Vai ser dado como perdido. Existem interpostas pessoas e negócios simulados. Há uma parte que o Estado angolano terá de dar como perdida. Independentemente disso é preciso fazermos um ponto zero, de transparência, de anti-corrupção, de conflitos de interesse, que é para prevenirmos ao mesmo tempo que estamos a combater práticas do passado e fecharmos brechas para que essas práticas não aconteçam no futuro, para que no futuro possamos dizer que como antes saiu, não voltará a sair património e ativos em nome do Estado angolano e do povo angolano para a esfera dos interesses de uma pessoa, de uma família ou de um grupo.

 

Acredita que a transparência em Angola e a mentalidade dos empresários vai mudar bastante daqui para a frente?

De boa vontade não muda. Temos de ser sinceros. É preciso impor medidas. Temos de criar medidas anti-corrupção, temos de criar uma instituição que certifique as empresas que têm dentro de si, dentro da gestão corporativa, com critérios de anti-corrupção, para que possam ter acesso a contratos com o Estado. É preciso criar instituições que possam sindicar potenciais titulares de cargos de direção e de chefia para que se possa perceber se os cargos para os quais vão ser indicados conflituam ou não com os interesses privados que eles têm.
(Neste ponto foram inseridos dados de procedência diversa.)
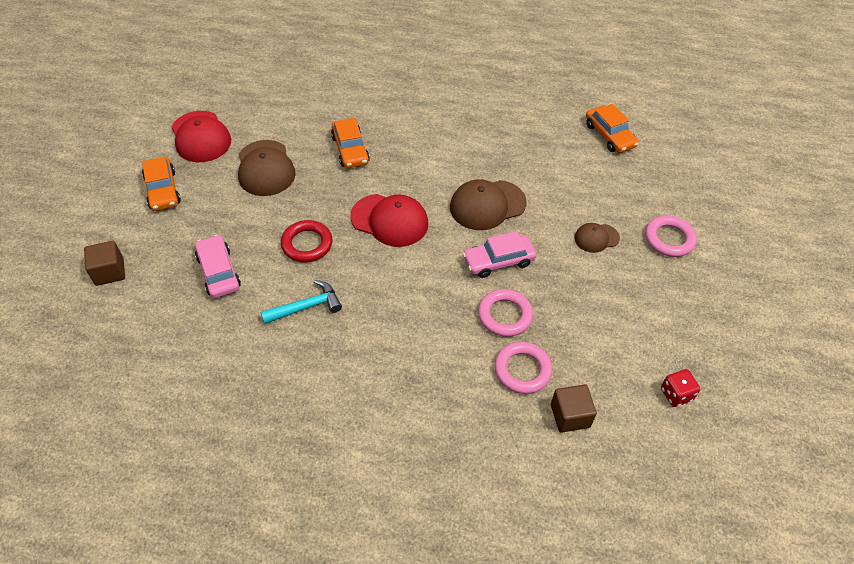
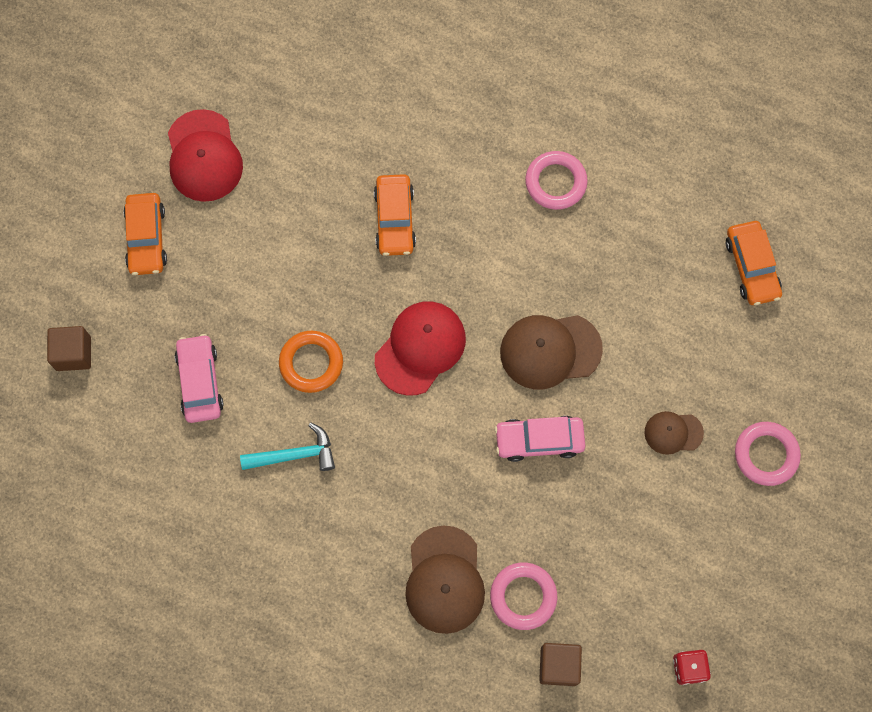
camera: 15 degrees right, 20 degrees up
brown cap [238,140,295,196] -> brown cap moved to [405,525,485,634]
red ring [281,220,332,263] -> orange ring [279,331,343,393]
red cap [350,194,428,247] -> red cap turned 90 degrees counterclockwise [375,302,466,396]
pink ring [478,289,533,337] -> pink ring moved to [525,151,588,210]

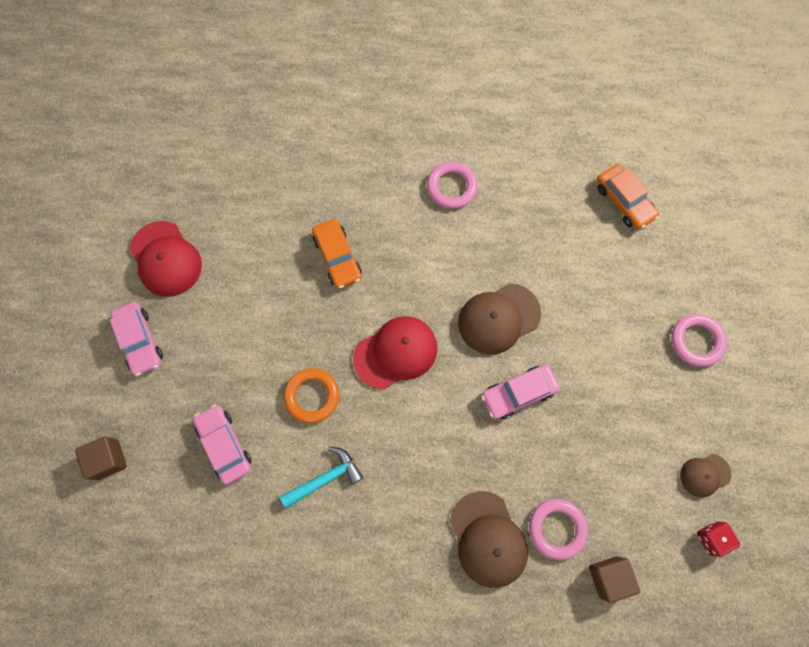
camera: 20 degrees left, 0 degrees up
orange car [123,193,167,275] -> pink car [110,302,163,376]
red cap [375,302,466,396] -> red cap turned 45 degrees clockwise [353,316,438,390]
brown cap [644,411,704,455] -> brown cap moved to [680,454,732,497]

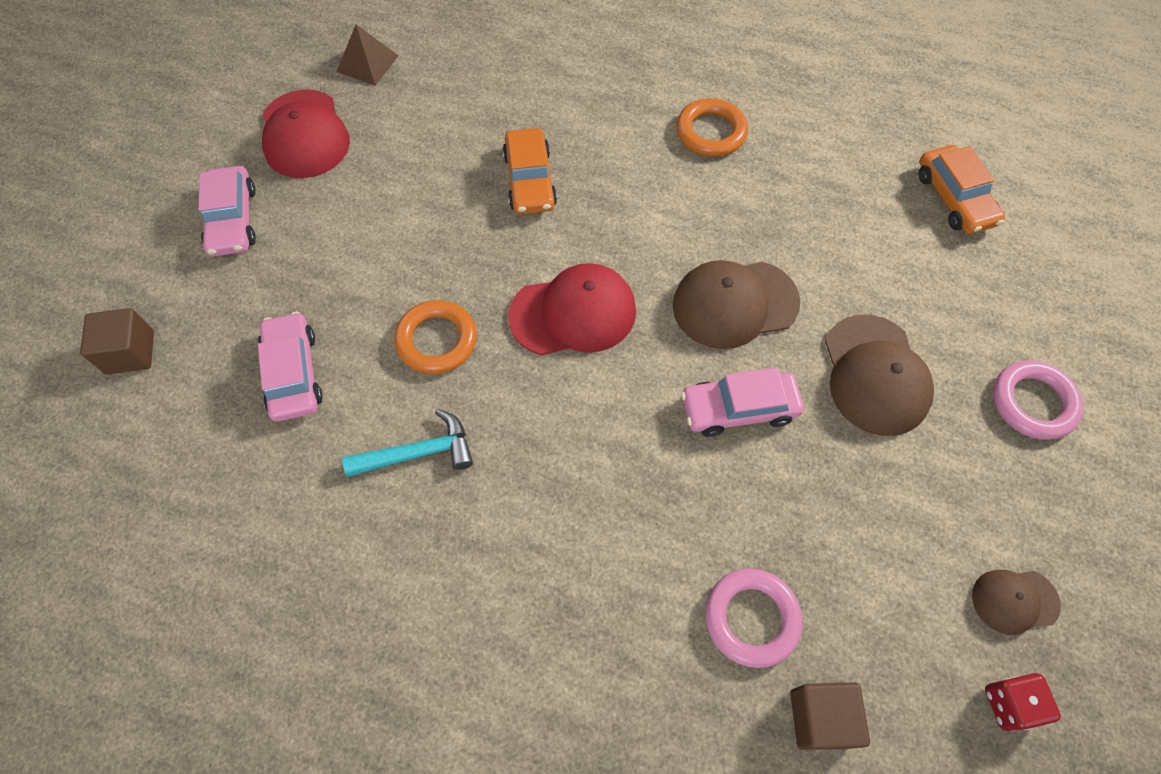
camera: 15 degrees right, 10 degrees down
pink ring [427,162,478,209] -> orange ring [676,98,748,157]
brown cap [450,491,528,588] -> brown cap moved to [825,315,934,436]
none -> brown pyramid [336,25,399,86]

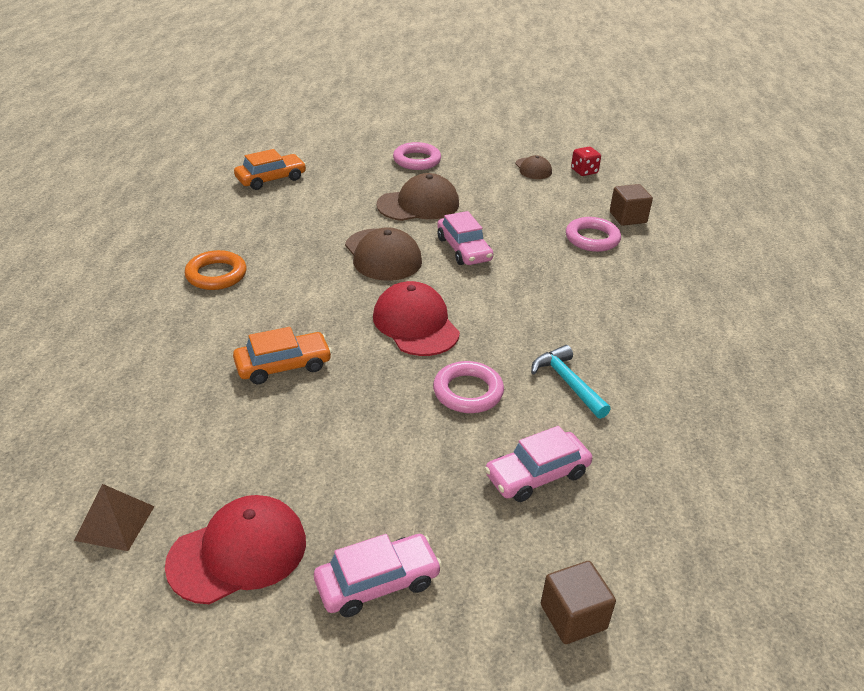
camera: 105 degrees left, 25 degrees down
orange ring [394,300,477,374] -> pink ring [433,361,504,413]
É preciso olharmos de outra forma para as declarações de rendimentos que os titulares de cargos e de órgãos de Soberania têm de prestar. Os termos como as declarações de rendimentos são prestadas têm de garantir grande confiabilidade no sentido de conseguirmos impedir atos de ausência de transparência, ou opacidade na informação. Precisamos de criar outros mecanismos de controlo e de fiscalização e reforçar os que já temos para que de facto se possa dizer que, no legado do presidente João Lourenço e deste partido que está a governar, criámos as condições para que as situações do passado não voltem a acontecer. A boa vontade e os bons discursos não chegam, é preciso transformar o controlo em atos. Porque – como diz o fundador da nação americana –, os homens não são anjos.